AUGUSTA, Maine — Maine is switching from party-run caucuses to a state-run primary for the 2020 presidential race. Those voters will determine the makeup of a slate of national convention delegates that officially decides the nomination.
Seven active candidates are competing for delegates in Maine: former Vice President Joe Biden, former New York City Mayor Mike Bloomberg, Vermont Sen. Bernie Sanders, Massachusetts Sen. Elizabeth Warren, Minnesota Sen. Amy Klobuchar, Hawaii Rep. Tulsi Gabbard and former Mayor Pete Buttigieg of South Bend, Indiana.
Maine Republicans are also holding a primary on Tuesday, though President Donald Trump is the only candidate on the ballot. There are no declared write-in candidates in the race, meaning votes for anyone other than Trump will be counted as blank, said Kristen Muszynski, a spokesperson for Maine Secretary of State Matt Dunlap.
Here’s how the allocation process will work for the Democrats, based on national party rules.
In Maine, 24 pledged delegates are up for grabs in the state on Tuesday.
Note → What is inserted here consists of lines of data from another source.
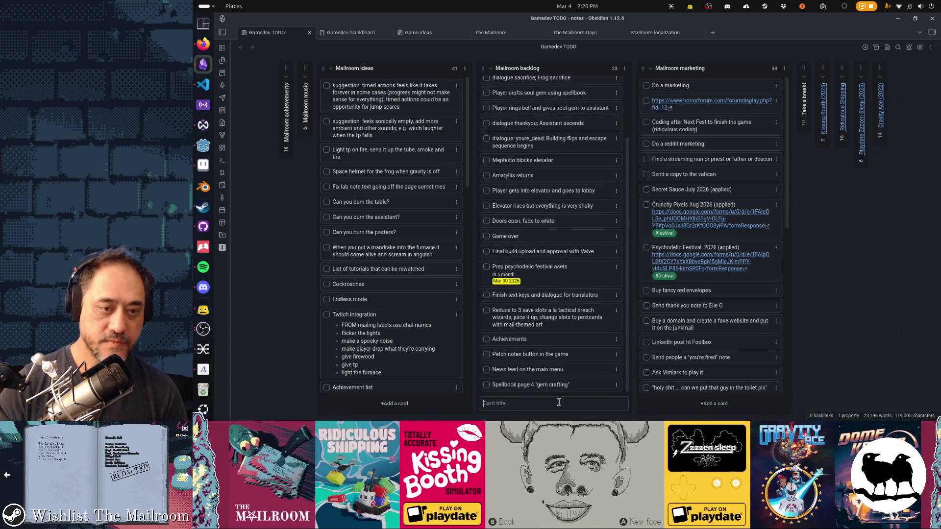
pyautogui.moveTo(576, 390)
pyautogui.mouseDown()
pyautogui.moveTo(563, 44)
pyautogui.moveTo(565, 140)
pyautogui.mouseUp()
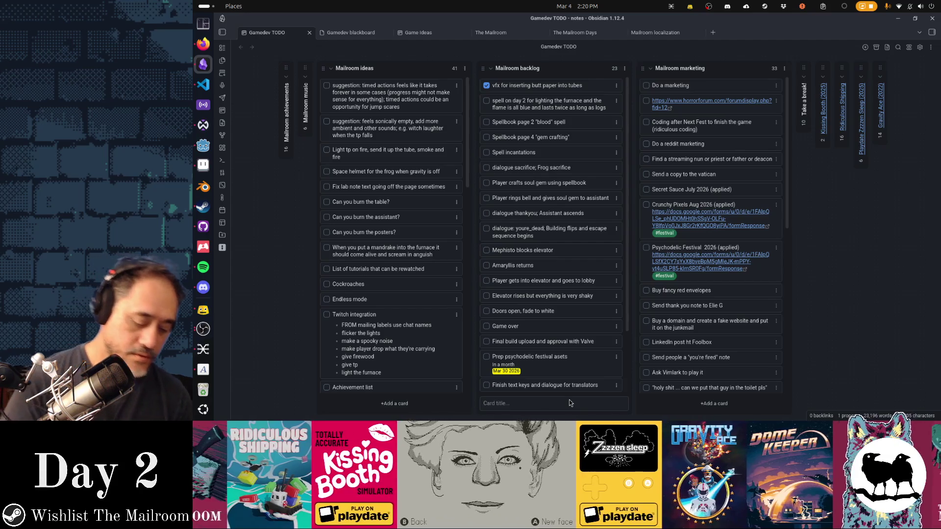
# Step: Add a 'Spellbook finish page 3' card and move it right below the page 2 card
pyautogui.write('Spellboo')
They will be allocated proportionally based on outcomes in three different jurisdictions: nine delegates are based on the vote totals in the 1st District, seven are based on the totals in the 2nd District and the remaining eight are based on the state’s overall results.
The most important rule is a threshold: Candidates are only eligible for delegates in each jurisdiction if they receive at least 15 percent of the vote there.
For example, the only poll of the Maine race released this year, by Colby College, had Vermont Sen. Bernie Sanders with 25 percent of votes and former Mayor Pete Buttigieg of South Bend, Indiana, receiving 16 percent. No other candidates made the 15 percent threshold.
If those results held and Sanders and Buttigieg both received equal proportions of votes in both districts, Sanders would come away with 14 delegates and Buttigieg would get 10 delegates. The outcome would change if results varied by congressional district or more candidates finished above the 15 percent threshold.
Also complicating matters is that the four Democrats who qualified for the Maine ballot before dropping out — New Jersey Sen. Cory Booker, former Massachusetts Gov. Deval Patrick, billionaire Tom Steyer, tech entrepreneur Andrew Yang and author Marianne Williamson — remain on the ballot. Votes for them will count and that could affect candidates who remain close to the threshold.
Eight other big-name Maine Democrats will be superdelegates to the national convention who could hold crucial votes. Maine will also send another eight superdelegates to the Democratic National Convention in Milwaukee this summer, though Maine Democrats voted in 2016 to require superdelegates to allocate their votes proportionately based on state’s results.
Superdelegates come into play if no candidate has a majority of pledged delegates going into the convention. Maine’s superdelegates include Gov. Janet Mills, U.S. Reps. Chellie Pingree of the 1st District and Jared Golden of the 2nd District, and former U.S. Senate Majority Leader George Mitchell in addition to officials elected by the party.
There will not be ranked-choice voting in this election. Although the Legislature passed a bill last year to implement ranked-choice voting for presidential elections, Gov. Janet Mills held the bill until January before allowing it to pass without her signature. It will not take effect until later this year, but it would apply to presidential primaries starting in 2024.
Ranked-choice voting will be in play for the general election unless the Maine Republican Party gathers enough signatures to force a people’s veto vote on the law, in which case its implementation would further be delayed pending the outcome of a referendum in November.